_原文:_
POJ 1631 Bridging signals LIS(最长递增子序列) +nlogn算法+二分查找

本题就是求最长递增子序列的长度，用动态规划

Bridging signals

Time Limit:1000MS		Memory Limit:10000K

Description

'Oh no, they've done it again', cries the chief designer at the Waferland chip factory. Once more the routing designers have screwed up completely, making the signals on the chip connecting the ports of two functional blocks cross each other all over the place. At this late stage of the process, it is too expensive to redo the routing. Instead, the engineers have to bridge the signals, using the third dimension, so that no two signals cross. However, bridging is a complicated operation, and thus it is desirable to bridge as few signals as possible. The call for a computer program that finds the maximum number of signals which may be connected on the silicon surface without crossing each other, is imminent. Bearing in mind that there may be thousands of signal ports at the boundary of a functional block, the problem asks quite a lot of the programmer. Are you up to the task?

A typical situation is schematically depicted in figure 1. The ports of the two functional blocks are numbered from 1 to p, from top to bottom. The signal mapping is described by a permutation of the numbers 1 to p in the form of a list of p unique numbers in the range 1 to p, in which the i:th number specifies which port on the right side should be connected to the i:th port on the left side.Two signals cross if and only if the straight lines connecting the two ports of each pair do.

Input

On the first line of the input, there is a single positive integer n, telling the number of test scenarios to follow. Each test scenario begins with a line containing a single positive integer p < 40000, the number of ports on the two functional blocks. Then follow p lines, describing the signal mapping:On the i:th line is the port number of the block on the right side which should be connected to the i:th port of the block on the left side.

Output

For each test scenario, output one line containing the maximum number of signals which may be routed on the silicon surface without crossing each other.

Sample Input

4
6
4
2
6
3
1
5
10
2
3
4
5
6
7
8
9
10
1
8
8
7
6
5
4
3
2
1
9
5
8
9
2
3
1
7
4
6

Sample Output

3
9
1
4

这是刚刚开始写的O(N^2)算法，提交后TLE

/* Author yan
 *POJ 1631
 *Bridging signals
*/
#include<stdio.h>
int opt[40000];
int n;
int value[40000];

int main()

_条目列表:_
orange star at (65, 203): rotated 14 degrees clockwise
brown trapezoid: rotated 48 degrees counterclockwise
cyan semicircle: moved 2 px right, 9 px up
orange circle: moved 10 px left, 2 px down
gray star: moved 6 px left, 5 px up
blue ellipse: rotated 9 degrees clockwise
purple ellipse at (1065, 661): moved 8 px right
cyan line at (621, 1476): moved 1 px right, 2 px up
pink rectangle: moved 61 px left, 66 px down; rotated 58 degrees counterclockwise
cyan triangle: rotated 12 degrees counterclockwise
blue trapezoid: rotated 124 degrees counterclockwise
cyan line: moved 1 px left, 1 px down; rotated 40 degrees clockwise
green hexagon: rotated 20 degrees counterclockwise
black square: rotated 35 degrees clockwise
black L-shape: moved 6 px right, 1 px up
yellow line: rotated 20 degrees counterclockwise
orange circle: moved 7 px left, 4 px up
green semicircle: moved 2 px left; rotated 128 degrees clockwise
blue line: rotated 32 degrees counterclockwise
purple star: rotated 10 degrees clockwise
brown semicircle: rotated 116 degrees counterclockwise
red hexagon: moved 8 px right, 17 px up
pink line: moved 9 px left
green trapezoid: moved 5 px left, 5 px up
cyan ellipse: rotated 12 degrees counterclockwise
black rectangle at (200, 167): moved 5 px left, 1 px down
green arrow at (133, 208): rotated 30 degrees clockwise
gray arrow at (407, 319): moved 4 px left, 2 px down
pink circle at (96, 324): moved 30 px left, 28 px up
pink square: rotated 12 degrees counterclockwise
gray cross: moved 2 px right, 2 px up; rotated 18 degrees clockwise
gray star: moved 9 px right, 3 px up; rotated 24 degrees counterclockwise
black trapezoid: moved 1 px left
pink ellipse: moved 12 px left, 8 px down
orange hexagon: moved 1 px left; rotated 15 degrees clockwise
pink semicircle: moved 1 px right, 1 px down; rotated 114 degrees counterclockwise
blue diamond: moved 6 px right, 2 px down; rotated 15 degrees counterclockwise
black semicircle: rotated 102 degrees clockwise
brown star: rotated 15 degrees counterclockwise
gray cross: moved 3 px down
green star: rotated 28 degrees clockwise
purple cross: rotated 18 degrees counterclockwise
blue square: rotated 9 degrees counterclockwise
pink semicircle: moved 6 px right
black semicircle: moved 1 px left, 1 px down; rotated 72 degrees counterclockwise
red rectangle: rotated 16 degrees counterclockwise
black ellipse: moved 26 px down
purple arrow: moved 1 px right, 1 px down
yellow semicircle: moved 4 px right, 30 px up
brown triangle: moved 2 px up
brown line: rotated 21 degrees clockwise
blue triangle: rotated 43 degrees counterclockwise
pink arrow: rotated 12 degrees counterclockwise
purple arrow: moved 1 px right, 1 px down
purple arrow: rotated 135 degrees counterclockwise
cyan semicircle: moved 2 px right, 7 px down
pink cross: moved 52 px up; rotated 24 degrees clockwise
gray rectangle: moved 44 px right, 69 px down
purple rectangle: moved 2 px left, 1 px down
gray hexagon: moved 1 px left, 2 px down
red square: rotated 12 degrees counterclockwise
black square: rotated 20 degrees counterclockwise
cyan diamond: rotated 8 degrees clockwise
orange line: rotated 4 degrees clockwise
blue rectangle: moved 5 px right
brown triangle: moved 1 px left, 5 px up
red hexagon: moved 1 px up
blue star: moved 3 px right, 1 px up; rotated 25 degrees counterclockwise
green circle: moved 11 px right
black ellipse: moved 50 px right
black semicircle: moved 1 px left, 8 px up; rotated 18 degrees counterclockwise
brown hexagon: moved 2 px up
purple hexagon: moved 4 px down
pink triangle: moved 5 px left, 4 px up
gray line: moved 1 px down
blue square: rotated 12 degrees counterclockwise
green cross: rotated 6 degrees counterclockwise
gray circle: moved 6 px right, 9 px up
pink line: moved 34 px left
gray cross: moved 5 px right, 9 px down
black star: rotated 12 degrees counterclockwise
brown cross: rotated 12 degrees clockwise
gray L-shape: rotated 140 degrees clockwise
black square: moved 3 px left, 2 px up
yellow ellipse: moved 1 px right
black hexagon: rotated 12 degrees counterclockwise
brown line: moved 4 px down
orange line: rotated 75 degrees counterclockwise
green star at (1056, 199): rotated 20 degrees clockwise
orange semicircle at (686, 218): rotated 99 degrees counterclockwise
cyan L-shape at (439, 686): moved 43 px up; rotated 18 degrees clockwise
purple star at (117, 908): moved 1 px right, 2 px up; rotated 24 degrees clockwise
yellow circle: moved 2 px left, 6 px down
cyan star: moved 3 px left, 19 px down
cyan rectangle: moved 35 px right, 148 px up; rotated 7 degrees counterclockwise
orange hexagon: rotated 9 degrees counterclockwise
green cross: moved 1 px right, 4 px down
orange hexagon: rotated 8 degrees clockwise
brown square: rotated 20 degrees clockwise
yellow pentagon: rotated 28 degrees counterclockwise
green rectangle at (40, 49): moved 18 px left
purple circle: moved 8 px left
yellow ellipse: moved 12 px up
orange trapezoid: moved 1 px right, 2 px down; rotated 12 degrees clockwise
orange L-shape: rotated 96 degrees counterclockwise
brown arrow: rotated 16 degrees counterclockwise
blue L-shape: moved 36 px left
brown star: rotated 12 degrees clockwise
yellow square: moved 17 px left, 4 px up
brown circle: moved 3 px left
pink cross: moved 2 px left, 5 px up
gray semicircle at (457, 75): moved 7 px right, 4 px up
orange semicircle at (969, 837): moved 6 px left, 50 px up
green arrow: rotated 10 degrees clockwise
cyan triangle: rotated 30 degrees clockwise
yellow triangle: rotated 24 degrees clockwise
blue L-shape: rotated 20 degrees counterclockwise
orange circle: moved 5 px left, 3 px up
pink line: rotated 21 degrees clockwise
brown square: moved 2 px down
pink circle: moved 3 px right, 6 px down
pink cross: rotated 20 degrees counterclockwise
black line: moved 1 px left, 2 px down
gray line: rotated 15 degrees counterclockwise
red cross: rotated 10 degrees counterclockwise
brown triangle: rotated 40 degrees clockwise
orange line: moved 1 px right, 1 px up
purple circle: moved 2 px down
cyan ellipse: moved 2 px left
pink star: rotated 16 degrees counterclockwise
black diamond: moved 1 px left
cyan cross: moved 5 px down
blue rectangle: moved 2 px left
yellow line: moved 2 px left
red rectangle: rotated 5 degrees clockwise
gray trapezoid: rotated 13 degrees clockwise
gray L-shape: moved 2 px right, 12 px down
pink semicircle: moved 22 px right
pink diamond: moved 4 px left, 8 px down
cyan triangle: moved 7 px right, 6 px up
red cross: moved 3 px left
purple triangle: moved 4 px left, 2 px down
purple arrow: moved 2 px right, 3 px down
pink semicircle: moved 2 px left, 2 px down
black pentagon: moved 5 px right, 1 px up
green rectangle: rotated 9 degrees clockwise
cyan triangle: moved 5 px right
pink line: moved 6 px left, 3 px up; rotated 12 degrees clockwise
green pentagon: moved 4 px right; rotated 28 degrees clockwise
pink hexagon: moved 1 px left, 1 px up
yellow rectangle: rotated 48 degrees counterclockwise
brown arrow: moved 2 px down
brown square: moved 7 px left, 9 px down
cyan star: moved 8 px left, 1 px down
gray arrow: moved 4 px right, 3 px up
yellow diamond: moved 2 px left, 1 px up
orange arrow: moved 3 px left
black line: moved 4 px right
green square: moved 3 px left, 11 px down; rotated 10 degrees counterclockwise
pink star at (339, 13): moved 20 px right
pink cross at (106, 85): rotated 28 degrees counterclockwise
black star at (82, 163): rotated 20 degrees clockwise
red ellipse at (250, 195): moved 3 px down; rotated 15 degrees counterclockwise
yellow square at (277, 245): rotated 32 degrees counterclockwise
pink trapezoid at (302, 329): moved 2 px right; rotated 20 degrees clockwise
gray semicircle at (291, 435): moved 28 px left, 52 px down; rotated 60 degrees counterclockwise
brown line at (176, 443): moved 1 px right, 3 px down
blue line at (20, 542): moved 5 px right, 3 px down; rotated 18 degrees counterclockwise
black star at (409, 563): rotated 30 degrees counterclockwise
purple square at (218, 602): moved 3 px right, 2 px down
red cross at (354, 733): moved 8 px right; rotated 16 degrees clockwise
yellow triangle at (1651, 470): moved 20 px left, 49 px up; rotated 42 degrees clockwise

_练习任务:_
**a)** Bridging signals 题解中，作者最初写的 O(N^2) 算法提交后是什么结果？
**b)** 请接着 Bridging signals 题解往下写，从其末尾的 int main() 之后续写。

_任务解答:_
**a)** 提交后结果为 TLE。

**b)**
{
	int i,j;
	int test_case;
	int max;
	freopen("input","r",stdin);
	scanf("%d",&test_case);
	while(test_case--)
	{
		scanf("%d",&n);
		memset(opt,0,sizeof(opt));
		max=-1;
		for(i=0;i<n;i++) scanf("%d",&value[i]);
		for(i=0;i<n;i++)
		{
			opt[i]=1;
			for(j=0;j<i;j++)
			{
				if(value[i]>value[j]&&opt[i]<opt[j]+1) opt[i]=opt[j]+1;
			}
			if(max<opt[i]) max=opt[i];
		}
		printf("%d/n",max);
	}
	return 0;
}

看到网上的的优化，时间复杂度优化成O(N*logN)

/* Author yan
 *POJ 1631
 *Bridging signals
*/
#include<stdio.h>
#define MAX 40000
int n;
int value[MAX];///记录原始数组
int opt[MAX+1];///记录长度为k的最长递增序列的结尾元素,下标从1开始
//int len[MAX];///记录以value[k]结尾的最长递增子序列的长度
int LIS(const int value[],const int n)
{
	int i,j;
	int size=1;
	opt[1]=value[0];
	//len[0]=1;
	for(i=1;i<n;i++)
	{
		if(value[i]<=opt[1]) j=1;//<=换为<
		else if(value[i]>opt[size]) j=++size;// > 换为: >=
		else j=binary_search(opt,size,value[i]);
		//printf("j=%d/n",j);
		opt[j]=value[i];
		//len[i]=j;
	}
	return size;
}
int binary_search(const int opt[],const int size,const int value)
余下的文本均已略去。